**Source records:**
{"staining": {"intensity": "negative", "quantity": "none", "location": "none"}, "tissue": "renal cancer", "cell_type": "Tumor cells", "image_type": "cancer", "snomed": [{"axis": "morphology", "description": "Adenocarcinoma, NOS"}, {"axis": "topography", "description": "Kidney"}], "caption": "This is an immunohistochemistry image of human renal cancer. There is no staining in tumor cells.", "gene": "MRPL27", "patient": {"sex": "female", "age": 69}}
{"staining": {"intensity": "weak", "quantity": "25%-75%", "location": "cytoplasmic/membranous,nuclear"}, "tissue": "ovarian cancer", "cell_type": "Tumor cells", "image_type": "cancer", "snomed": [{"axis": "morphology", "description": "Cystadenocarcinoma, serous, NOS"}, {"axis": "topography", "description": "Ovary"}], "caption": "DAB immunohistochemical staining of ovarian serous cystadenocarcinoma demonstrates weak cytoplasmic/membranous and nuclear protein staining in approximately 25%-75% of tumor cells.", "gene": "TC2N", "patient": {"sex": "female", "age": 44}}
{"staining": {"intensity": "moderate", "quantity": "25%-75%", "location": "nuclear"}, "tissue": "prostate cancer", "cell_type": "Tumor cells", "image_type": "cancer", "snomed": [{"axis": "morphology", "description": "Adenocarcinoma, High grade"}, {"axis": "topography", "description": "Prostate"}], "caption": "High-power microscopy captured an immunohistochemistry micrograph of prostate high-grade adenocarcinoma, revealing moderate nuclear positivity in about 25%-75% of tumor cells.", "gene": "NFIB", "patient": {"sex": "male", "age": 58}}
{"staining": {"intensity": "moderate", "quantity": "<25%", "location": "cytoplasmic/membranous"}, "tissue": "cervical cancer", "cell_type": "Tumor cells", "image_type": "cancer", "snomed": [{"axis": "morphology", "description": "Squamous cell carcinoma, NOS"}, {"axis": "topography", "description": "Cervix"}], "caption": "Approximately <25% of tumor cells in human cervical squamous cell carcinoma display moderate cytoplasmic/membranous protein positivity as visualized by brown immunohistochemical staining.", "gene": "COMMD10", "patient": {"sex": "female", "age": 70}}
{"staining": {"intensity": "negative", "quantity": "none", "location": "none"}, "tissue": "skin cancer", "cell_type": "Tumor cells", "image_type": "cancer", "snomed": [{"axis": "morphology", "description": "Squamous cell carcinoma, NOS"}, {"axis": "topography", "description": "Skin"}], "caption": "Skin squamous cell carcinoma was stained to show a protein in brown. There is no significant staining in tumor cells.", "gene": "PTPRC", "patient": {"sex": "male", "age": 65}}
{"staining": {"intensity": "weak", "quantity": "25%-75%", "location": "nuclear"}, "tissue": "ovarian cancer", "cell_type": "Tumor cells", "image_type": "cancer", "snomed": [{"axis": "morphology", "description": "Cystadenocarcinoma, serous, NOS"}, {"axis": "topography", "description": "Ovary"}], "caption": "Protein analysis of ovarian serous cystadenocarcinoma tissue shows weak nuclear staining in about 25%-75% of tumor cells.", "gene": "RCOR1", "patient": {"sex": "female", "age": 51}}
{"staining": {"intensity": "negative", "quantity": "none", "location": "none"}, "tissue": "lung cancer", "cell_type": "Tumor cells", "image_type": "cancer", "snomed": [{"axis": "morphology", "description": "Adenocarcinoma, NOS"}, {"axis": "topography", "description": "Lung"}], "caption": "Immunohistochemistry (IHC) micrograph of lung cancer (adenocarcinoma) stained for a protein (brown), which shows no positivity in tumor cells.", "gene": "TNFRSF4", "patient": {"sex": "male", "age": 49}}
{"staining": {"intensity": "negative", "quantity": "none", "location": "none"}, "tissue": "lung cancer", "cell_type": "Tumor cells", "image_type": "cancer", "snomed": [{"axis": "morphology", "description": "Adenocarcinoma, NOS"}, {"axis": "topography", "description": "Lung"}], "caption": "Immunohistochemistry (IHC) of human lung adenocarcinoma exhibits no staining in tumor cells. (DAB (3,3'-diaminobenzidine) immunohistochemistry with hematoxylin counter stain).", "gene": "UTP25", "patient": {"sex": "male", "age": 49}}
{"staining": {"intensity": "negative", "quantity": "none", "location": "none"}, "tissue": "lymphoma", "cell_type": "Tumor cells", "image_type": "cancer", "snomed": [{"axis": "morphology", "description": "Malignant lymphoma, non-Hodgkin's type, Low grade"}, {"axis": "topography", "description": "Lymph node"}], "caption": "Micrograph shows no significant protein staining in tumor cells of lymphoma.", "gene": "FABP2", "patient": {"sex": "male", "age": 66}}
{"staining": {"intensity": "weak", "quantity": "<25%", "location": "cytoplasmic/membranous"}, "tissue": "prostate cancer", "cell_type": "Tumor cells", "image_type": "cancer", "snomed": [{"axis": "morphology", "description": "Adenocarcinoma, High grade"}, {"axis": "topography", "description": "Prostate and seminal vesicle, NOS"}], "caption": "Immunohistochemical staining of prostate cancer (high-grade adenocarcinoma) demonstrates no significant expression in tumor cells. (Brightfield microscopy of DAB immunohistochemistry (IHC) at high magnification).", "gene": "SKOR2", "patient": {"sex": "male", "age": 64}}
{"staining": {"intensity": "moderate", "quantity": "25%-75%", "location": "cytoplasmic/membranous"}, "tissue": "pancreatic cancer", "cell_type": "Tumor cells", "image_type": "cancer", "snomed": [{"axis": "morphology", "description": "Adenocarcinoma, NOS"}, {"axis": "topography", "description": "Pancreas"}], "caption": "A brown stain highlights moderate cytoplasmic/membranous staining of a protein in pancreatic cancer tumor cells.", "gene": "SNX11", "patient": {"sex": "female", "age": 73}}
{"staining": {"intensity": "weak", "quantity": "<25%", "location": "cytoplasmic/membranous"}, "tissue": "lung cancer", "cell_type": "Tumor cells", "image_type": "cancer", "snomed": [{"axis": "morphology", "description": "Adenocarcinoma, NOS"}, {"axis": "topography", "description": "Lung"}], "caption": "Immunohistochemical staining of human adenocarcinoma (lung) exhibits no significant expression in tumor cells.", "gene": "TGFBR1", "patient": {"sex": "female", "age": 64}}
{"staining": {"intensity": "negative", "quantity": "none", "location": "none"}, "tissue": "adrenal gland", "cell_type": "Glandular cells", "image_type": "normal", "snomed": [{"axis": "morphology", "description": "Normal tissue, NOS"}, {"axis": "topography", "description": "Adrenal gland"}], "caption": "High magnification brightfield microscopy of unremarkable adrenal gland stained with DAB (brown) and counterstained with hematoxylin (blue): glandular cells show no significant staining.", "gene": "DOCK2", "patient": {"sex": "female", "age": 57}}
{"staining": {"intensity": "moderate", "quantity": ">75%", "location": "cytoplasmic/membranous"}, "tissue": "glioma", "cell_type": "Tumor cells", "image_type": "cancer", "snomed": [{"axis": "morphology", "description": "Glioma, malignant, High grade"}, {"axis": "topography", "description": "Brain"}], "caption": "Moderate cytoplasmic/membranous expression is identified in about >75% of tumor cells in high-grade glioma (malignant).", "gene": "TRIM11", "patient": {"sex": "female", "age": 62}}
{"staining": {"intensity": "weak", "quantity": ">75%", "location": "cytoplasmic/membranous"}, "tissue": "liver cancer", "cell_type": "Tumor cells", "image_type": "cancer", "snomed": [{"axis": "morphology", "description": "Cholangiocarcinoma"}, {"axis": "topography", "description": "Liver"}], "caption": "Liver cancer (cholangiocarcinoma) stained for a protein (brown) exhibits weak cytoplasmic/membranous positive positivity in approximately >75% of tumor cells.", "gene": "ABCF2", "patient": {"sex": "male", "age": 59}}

**Task description:**
Output the entries exactly. Leave nothing out.

**Reply to the task:**
{"staining": {"intensity": "negative", "quantity": "none", "location": "none"}, "tissue": "renal cancer", "cell_type": "Tumor cells", "image_type": "cancer", "snomed": [{"axis": "morphology", "description": "Adenocarcinoma, NOS"}, {"axis": "topography", "description": "Kidney"}], "caption": "This is an immunohistochemistry image of human renal cancer. There is no staining in tumor cells.", "gene": "MRPL27", "patient": {"sex": "female", "age": 69}}
{"staining": {"intensity": "weak", "quantity": "25%-75%", "location": "cytoplasmic/membranous,nuclear"}, "tissue": "ovarian cancer", "cell_type": "Tumor cells", "image_type": "cancer", "snomed": [{"axis": "morphology", "description": "Cystadenocarcinoma, serous, NOS"}, {"axis": "topography", "description": "Ovary"}], "caption": "DAB immunohistochemical staining of ovarian serous cystadenocarcinoma demonstrates weak cytoplasmic/membranous and nuclear protein staining in approximately 25%-75% of tumor cells.", "gene": "TC2N", "patient": {"sex": "female", "age": 44}}
{"staining": {"intensity": "moderate", "quantity": "25%-75%", "location": "nuclear"}, "tissue": "prostate cancer", "cell_type": "Tumor cells", "image_type": "cancer", "snomed": [{"axis": "morphology", "description": "Adenocarcinoma, High grade"}, {"axis": "topography", "description": "Prostate"}], "caption": "High-power microscopy captured an immunohistochemistry micrograph of prostate high-grade adenocarcinoma, revealing moderate nuclear positivity in about 25%-75% of tumor cells.", "gene": "NFIB", "patient": {"sex": "male", "age": 58}}
{"staining": {"intensity": "moderate", "quantity": "<25%", "location": "cytoplasmic/membranous"}, "tissue": "cervical cancer", "cell_type": "Tumor cells", "image_type": "cancer", "snomed": [{"axis": "morphology", "description": "Squamous cell carcinoma, NOS"}, {"axis": "topography", "description": "Cervix"}], "caption": "Approximately <25% of tumor cells in human cervical squamous cell carcinoma display moderate cytoplasmic/membranous protein positivity as visualized by brown immunohistochemical staining.", "gene": "COMMD10", "patient": {"sex": "female", "age": 70}}
{"staining": {"intensity": "negative", "quantity": "none", "location": "none"}, "tissue": "skin cancer", "cell_type": "Tumor cells", "image_type": "cancer", "snomed": [{"axis": "morphology", "description": "Squamous cell carcinoma, NOS"}, {"axis": "topography", "description": "Skin"}], "caption": "Skin squamous cell carcinoma was stained to show a protein in brown. There is no significant staining in tumor cells.", "gene": "PTPRC", "patient": {"sex": "male", "age": 65}}
{"staining": {"intensity": "weak", "quantity": "25%-75%", "location": "nuclear"}, "tissue": "ovarian cancer", "cell_type": "Tumor cells", "image_type": "cancer", "snomed": [{"axis": "morphology", "description": "Cystadenocarcinoma, serous, NOS"}, {"axis": "topography", "description": "Ovary"}], "caption": "Protein analysis of ovarian serous cystadenocarcinoma tissue shows weak nuclear staining in about 25%-75% of tumor cells.", "gene": "RCOR1", "patient": {"sex": "female", "age": 51}}
{"staining": {"intensity": "negative", "quantity": "none", "location": "none"}, "tissue": "lung cancer", "cell_type": "Tumor cells", "image_type": "cancer", "snomed": [{"axis": "morphology", "description": "Adenocarcinoma, NOS"}, {"axis": "topography", "description": "Lung"}], "caption": "Immunohistochemistry (IHC) micrograph of lung cancer (adenocarcinoma) stained for a protein (brown), which shows no positivity in tumor cells.", "gene": "TNFRSF4", "patient": {"sex": "male", "age": 49}}
{"staining": {"intensity": "negative", "quantity": "none", "location": "none"}, "tissue": "lung cancer", "cell_type": "Tumor cells", "image_type": "cancer", "snomed": [{"axis": "morphology", "description": "Adenocarcinoma, NOS"}, {"axis": "topography", "description": "Lung"}], "caption": "Immunohistochemistry (IHC) of human lung adenocarcinoma exhibits no staining in tumor cells. (DAB (3,3'-diaminobenzidine) immunohistochemistry with hematoxylin counter stain).", "gene": "UTP25", "patient": {"sex": "male", "age": 49}}
{"staining": {"intensity": "negative", "quantity": "none", "location": "none"}, "tissue": "lymphoma", "cell_type": "Tumor cells", "image_type": "cancer", "snomed": [{"axis": "morphology", "description": "Malignant lymphoma, non-Hodgkin's type, Low grade"}, {"axis": "topography", "description": "Lymph node"}], "caption": "Micrograph shows no significant protein staining in tumor cells of lymphoma.", "gene": "FABP2", "patient": {"sex": "male", "age": 66}}
{"staining": {"intensity": "weak", "quantity": "<25%", "location": "cytoplasmic/membranous"}, "tissue": "prostate cancer", "cell_type": "Tumor cells", "image_type": "cancer", "snomed": [{"axis": "morphology", "description": "Adenocarcinoma, High grade"}, {"axis": "topography", "description": "Prostate and seminal vesicle, NOS"}], "caption": "Immunohistochemical staining of prostate cancer (high-grade adenocarcinoma) demonstrates no significant expression in tumor cells. (Brightfield microscopy of DAB immunohistochemistry (IHC) at high magnification).", "gene": "SKOR2", "patient": {"sex": "male", "age": 64}}
{"staining": {"intensity": "moderate", "quantity": "25%-75%", "location": "cytoplasmic/membranous"}, "tissue": "pancreatic cancer", "cell_type": "Tumor cells", "image_type": "cancer", "snomed": [{"axis": "morphology", "description": "Adenocarcinoma, NOS"}, {"axis": "topography", "description": "Pancreas"}], "caption": "A brown stain highlights moderate cytoplasmic/membranous staining of a protein in pancreatic cancer tumor cells.", "gene": "SNX11", "patient": {"sex": "female", "age": 73}}
{"staining": {"intensity": "weak", "quantity": "<25%", "location": "cytoplasmic/membranous"}, "tissue": "lung cancer", "cell_type": "Tumor cells", "image_type": "cancer", "snomed": [{"axis": "morphology", "description": "Adenocarcinoma, NOS"}, {"axis": "topography", "description": "Lung"}], "caption": "Immunohistochemical staining of human adenocarcinoma (lung) exhibits no significant expression in tumor cells.", "gene": "TGFBR1", "patient": {"sex": "female", "age": 64}}
{"staining": {"intensity": "negative", "quantity": "none", "location": "none"}, "tissue": "adrenal gland", "cell_type": "Glandular cells", "image_type": "normal", "snomed": [{"axis": "morphology", "description": "Normal tissue, NOS"}, {"axis": "topography", "description": "Adrenal gland"}], "caption": "High magnification brightfield microscopy of unremarkable adrenal gland stained with DAB (brown) and counterstained with hematoxylin (blue): glandular cells show no significant staining.", "gene": "DOCK2", "patient": {"sex": "female", "age": 57}}
{"staining": {"intensity": "moderate", "quantity": ">75%", "location": "cytoplasmic/membranous"}, "tissue": "glioma", "cell_type": "Tumor cells", "image_type": "cancer", "snomed": [{"axis": "morphology", "description": "Glioma, malignant, High grade"}, {"axis": "topography", "description": "Brain"}], "caption": "Moderate cytoplasmic/membranous expression is identified in about >75% of tumor cells in high-grade glioma (malignant).", "gene": "TRIM11", "patient": {"sex": "female", "age": 62}}
{"staining": {"intensity": "weak", "quantity": ">75%", "location": "cytoplasmic/membranous"}, "tissue": "liver cancer", "cell_type": "Tumor cells", "image_type": "cancer", "snomed": [{"axis": "morphology", "description": "Cholangiocarcinoma"}, {"axis": "topography", "description": "Liver"}], "caption": "Liver cancer (cholangiocarcinoma) stained for a protein (brown) exhibits weak cytoplasmic/membranous positive positivity in approximately >75% of tumor cells.", "gene": "ABCF2", "patient": {"sex": "male", "age": 59}}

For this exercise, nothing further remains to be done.